There is an aspect of media relations that we don’t like to talk about in PR. At least not in front of our clients. It’s the advertising factor. Despite the fact that experts estimate over 70% of media comes out of a media/pr relationship, that symbiotic love-fest goes right out the window when faced power of the mighty advertising dollar. Most Fashion PR’s have experienced sending out a pitch to a publication only to get an advertising kit back, or a reponse that they would be happy to run something editorial in exchange for advertising. I had a story pulled last minute because my client was in direct competition of a favored advertiser. While this hasn’t been the norm for me, it has happened. Most often, I encounter the advertising factor when pitching independent or emerging publications who depend on advertisers to stay afloat.
The threat of advertising influencing editorial content is a real downer for PR – and to our ideas of Free Press. PR touts the ability to secure affordable media coverage for clients, and our sucess is defined by our ability to get placements. The inability to compete on the same level as advertisers can mean losing an account and negatively impacting our reputation. It’s quite the stress-fest.
Shiver me timbers then, to read about newest threat to print media. Basically, the postal service has adopted a new strategy, suggested by media giant Time-Warner, that provides big discounts to large media publishing houses at the expense of smaller magazines who shoulder the brunt of the cost. Teresa Stack at The Nation estimates that these new rates will equate to half-million dollars a year in extra mailing costs. As a monopoly, small mags have no choice but to comply with the Post Office.
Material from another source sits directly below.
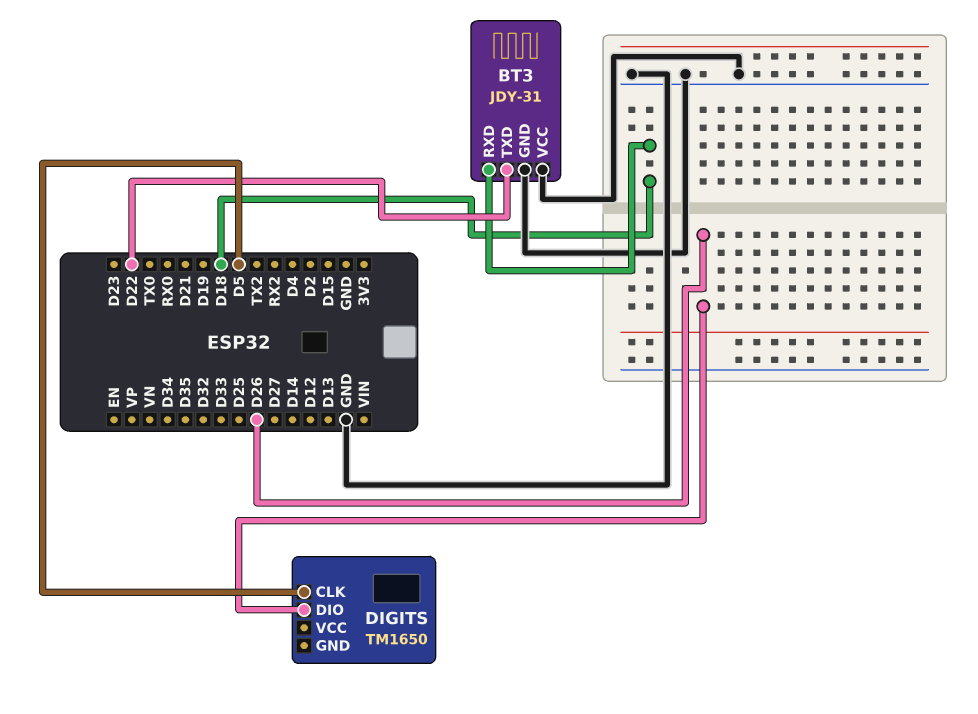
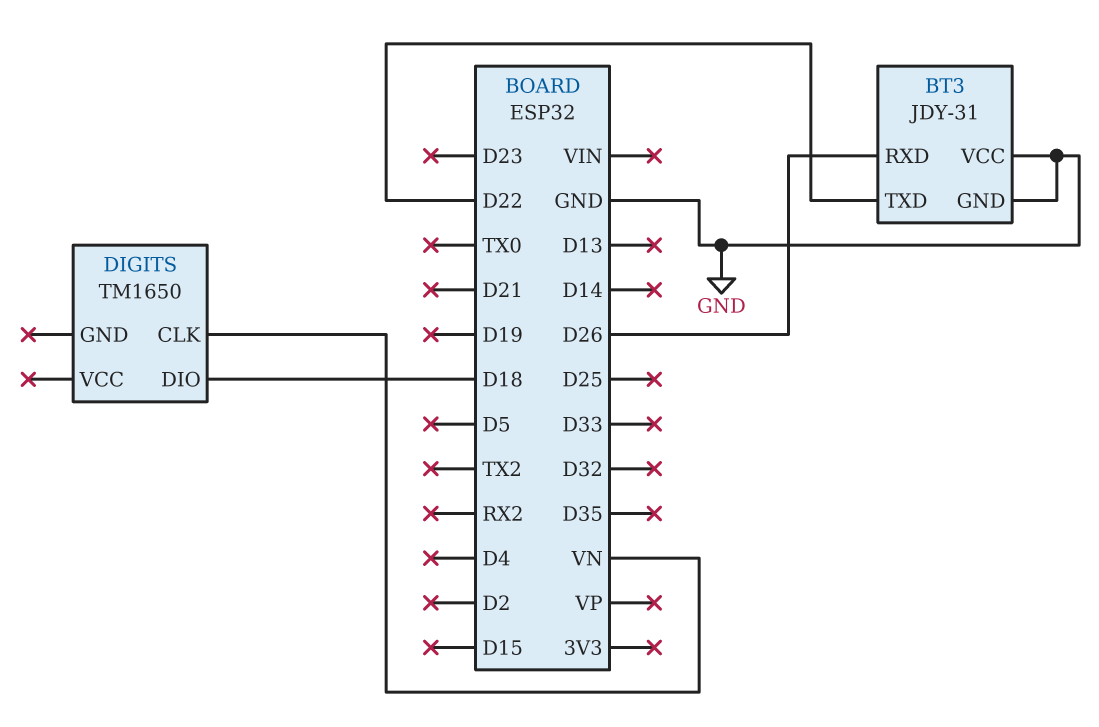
BT3 pin RXD: D18 -> D26
DIGITS pin CLK: D5 -> VN
DIGITS pin DIO: D26 -> D18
For more information on what is facing these smaller magazines and how to help, visit The Nation’s EIC blog post, Big Business Invades Your Mailbox and sign the petition.
My concern for PR is of course, how the PR/Journalist/Editor relationship will be affected if these progressive, independent, smaller publications have to rely even more on advertiser support to compensate for these new costs. I often work with small, independent and emerging companies, and as a result, often pitch independent publications of a similar sensibility. I wonder how/if this will influence the work I do. Beyond implications my fashion and lifestyle PR clients, I worry how this threat might impair access/availability to the kind of brilliant writing and content I read and value so much.